10 jul 2026 - Manchete Destaque

Princesa Isabel — Foto: Divulgação

A Justiça da Paraíba determinou que a Prefeitura de Princesa Isabel suspenda imediatamente qualquer gasto com o São João fora de época até regularizar os salários atrasados dos servidores municipais e devolver valores descontados de profissionais da saúde vinculados a cooperativas. A decisão foi proferida nesta sexta-feira (10) pela 2ª Vara Mista da Comarca Integrada de Princesa Isabel e Água Branca, atendendo a um pedido do Ministério Público da Paraíba (MPPB).

Segundo o Ministério Público, trabalhadores contratados por cooperativas tiveram cerca de metade dos salários descontados sob a justificativa de um “recesso junino”, mesmo continuando a prestar atendimento normalmente nos serviços essenciais de saúde. A ação também aponta atrasos no pagamento de servidores efetivos e o fracionamento do piso nacional da enfermagem, prática considerada irregular.

Antes de recorrer à Justiça, o MPPB recomendou que a gestão municipal priorizasse o pagamento da folha salarial e regularizasse os débitos com os servidores. No entanto, conforme o órgão, a recomendação não foi cumprida e a programação do São João foi mantida, incluindo a contratação de atrações musicais.
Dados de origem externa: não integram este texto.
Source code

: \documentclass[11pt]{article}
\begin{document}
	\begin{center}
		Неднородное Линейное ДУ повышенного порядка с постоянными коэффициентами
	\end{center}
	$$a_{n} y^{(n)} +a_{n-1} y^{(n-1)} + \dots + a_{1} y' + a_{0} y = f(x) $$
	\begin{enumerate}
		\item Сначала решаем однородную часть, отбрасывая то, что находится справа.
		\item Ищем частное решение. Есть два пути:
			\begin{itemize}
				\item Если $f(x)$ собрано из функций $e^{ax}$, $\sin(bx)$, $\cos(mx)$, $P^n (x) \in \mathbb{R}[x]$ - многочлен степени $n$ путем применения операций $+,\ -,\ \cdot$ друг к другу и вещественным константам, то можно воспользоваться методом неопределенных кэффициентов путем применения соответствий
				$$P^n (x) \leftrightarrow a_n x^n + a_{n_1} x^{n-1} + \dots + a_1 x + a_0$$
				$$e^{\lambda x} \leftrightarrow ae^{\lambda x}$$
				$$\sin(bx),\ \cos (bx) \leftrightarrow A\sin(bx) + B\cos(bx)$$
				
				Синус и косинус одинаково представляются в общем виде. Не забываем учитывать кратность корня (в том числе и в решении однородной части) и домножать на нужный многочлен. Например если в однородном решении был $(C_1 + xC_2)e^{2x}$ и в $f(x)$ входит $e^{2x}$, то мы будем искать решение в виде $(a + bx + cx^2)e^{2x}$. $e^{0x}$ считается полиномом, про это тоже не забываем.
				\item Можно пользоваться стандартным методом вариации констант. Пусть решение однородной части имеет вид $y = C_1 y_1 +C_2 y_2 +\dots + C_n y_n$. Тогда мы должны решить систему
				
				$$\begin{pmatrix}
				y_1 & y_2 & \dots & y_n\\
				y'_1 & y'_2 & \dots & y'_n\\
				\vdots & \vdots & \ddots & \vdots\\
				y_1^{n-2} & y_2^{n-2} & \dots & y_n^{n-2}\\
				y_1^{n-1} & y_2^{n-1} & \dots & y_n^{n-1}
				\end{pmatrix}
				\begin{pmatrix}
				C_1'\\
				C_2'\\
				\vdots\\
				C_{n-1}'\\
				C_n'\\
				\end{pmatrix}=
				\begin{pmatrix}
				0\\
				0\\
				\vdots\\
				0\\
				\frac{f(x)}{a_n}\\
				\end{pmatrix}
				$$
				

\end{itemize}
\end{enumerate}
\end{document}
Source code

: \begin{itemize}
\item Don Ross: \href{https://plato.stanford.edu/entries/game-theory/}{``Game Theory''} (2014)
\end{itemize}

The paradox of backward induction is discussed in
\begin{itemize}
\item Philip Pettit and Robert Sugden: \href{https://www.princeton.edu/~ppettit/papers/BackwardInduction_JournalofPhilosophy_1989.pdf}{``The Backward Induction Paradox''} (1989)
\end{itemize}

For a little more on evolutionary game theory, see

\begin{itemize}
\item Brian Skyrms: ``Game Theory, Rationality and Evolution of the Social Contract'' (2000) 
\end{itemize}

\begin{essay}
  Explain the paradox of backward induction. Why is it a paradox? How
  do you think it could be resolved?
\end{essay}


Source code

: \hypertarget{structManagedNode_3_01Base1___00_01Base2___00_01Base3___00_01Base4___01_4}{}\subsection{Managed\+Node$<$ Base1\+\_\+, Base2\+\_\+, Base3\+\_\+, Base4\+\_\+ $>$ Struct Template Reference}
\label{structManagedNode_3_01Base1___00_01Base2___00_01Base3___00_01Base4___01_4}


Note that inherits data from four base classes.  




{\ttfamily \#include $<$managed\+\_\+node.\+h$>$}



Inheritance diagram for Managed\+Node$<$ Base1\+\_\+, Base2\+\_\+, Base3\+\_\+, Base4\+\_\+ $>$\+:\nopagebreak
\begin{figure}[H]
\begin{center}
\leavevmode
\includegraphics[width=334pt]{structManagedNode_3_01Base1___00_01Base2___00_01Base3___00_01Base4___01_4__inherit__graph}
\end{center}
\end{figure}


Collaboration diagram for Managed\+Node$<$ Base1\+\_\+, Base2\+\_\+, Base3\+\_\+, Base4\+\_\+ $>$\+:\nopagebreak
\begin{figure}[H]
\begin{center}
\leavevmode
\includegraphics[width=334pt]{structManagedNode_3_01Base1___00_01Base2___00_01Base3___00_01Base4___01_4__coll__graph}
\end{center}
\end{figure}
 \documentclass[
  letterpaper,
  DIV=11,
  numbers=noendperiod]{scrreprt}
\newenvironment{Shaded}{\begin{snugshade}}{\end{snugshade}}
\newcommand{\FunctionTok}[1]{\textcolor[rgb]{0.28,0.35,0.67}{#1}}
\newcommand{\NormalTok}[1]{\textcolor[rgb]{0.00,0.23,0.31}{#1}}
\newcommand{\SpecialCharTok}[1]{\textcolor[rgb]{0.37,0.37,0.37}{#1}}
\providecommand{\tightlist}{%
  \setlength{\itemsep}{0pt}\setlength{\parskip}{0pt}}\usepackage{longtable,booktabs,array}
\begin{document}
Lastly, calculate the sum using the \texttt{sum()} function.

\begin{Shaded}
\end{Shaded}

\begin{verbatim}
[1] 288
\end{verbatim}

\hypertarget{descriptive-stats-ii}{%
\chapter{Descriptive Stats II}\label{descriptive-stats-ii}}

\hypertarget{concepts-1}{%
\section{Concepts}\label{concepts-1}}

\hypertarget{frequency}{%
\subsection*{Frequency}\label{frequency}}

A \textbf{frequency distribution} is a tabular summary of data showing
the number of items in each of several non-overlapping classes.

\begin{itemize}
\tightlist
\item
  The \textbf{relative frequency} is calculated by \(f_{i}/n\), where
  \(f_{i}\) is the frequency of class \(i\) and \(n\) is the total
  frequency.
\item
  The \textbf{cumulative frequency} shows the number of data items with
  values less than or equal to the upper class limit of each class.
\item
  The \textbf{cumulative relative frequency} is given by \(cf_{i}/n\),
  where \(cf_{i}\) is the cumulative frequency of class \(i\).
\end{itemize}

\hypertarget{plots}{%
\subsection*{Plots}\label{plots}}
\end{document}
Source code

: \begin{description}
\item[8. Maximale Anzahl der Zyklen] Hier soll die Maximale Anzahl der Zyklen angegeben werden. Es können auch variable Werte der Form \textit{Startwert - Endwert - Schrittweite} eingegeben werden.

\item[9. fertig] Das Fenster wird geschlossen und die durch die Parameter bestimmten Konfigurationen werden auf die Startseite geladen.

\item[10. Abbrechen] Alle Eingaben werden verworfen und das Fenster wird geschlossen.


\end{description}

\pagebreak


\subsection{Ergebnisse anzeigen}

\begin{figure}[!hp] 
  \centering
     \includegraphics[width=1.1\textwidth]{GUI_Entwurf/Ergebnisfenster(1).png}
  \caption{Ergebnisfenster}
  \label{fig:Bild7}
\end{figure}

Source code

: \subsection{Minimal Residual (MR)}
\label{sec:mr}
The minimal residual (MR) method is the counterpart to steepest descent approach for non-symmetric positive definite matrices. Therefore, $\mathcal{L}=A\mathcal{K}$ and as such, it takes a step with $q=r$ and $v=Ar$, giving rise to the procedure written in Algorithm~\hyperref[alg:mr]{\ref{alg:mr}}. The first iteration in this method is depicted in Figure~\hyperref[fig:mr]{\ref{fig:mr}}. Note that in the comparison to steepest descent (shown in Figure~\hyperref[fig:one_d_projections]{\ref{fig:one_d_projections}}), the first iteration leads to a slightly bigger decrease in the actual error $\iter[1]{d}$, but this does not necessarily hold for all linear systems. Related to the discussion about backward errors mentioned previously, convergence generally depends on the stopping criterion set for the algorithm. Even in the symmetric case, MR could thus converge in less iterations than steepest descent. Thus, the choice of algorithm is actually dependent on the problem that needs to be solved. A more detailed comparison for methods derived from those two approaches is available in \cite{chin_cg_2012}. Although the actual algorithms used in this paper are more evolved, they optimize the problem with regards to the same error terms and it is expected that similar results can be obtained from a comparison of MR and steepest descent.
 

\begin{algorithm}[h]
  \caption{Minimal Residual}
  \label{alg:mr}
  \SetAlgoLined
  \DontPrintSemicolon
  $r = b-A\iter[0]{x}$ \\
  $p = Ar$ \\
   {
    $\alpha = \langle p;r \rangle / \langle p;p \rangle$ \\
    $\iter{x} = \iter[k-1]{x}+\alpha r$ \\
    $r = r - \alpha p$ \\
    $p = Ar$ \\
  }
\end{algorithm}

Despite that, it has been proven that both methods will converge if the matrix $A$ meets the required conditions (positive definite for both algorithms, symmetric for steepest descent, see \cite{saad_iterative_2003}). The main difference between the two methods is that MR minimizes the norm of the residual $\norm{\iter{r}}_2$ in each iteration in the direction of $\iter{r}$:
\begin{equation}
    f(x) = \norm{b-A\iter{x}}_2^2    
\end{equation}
De acordo com dados do Tribunal de Contas do Estado (TCE-PB), apenas os cachês dos artistas Rey Vaqueiro (R$ 500 mil), Fernandinha (R$ 250 mil) e Kelly Silva (R$ 100 mil) somam R$ 850 mil. Os valores referentes aos shows de Gleydson Gavião, Banda Cascavel e Caninana ainda não constam no sistema do TCE, o que pode elevar o custo total da festa para mais de R$ 1 milhão.

Na decisão, a Justiça proibiu novos pagamentos relacionados ao evento, incluindo cachês de artistas e publicidade institucional que não seja essencial. Também determinou a regularização integral dos salários dos servidores efetivos, contratados e cooperados, a devolução dos descontos aplicados aos profissionais da saúde e o pagamento integral do piso da enfermagem, sem parcelamentos.

O município ainda deverá apresentar, em até 48 horas, a relação dos profissionais vinculados às cooperativas citadas na ação, juntamente com os contratos firmados.

Em caso de descumprimento, a decisão prevê multa diária de R$ 20 mil, limitada a R$ 200 mil, além da responsabilização pessoal do prefeito.

Até a publicação desta reportagem, a Prefeitura de Princesa Isabel não havia se manifestado sobre a decisão judicial.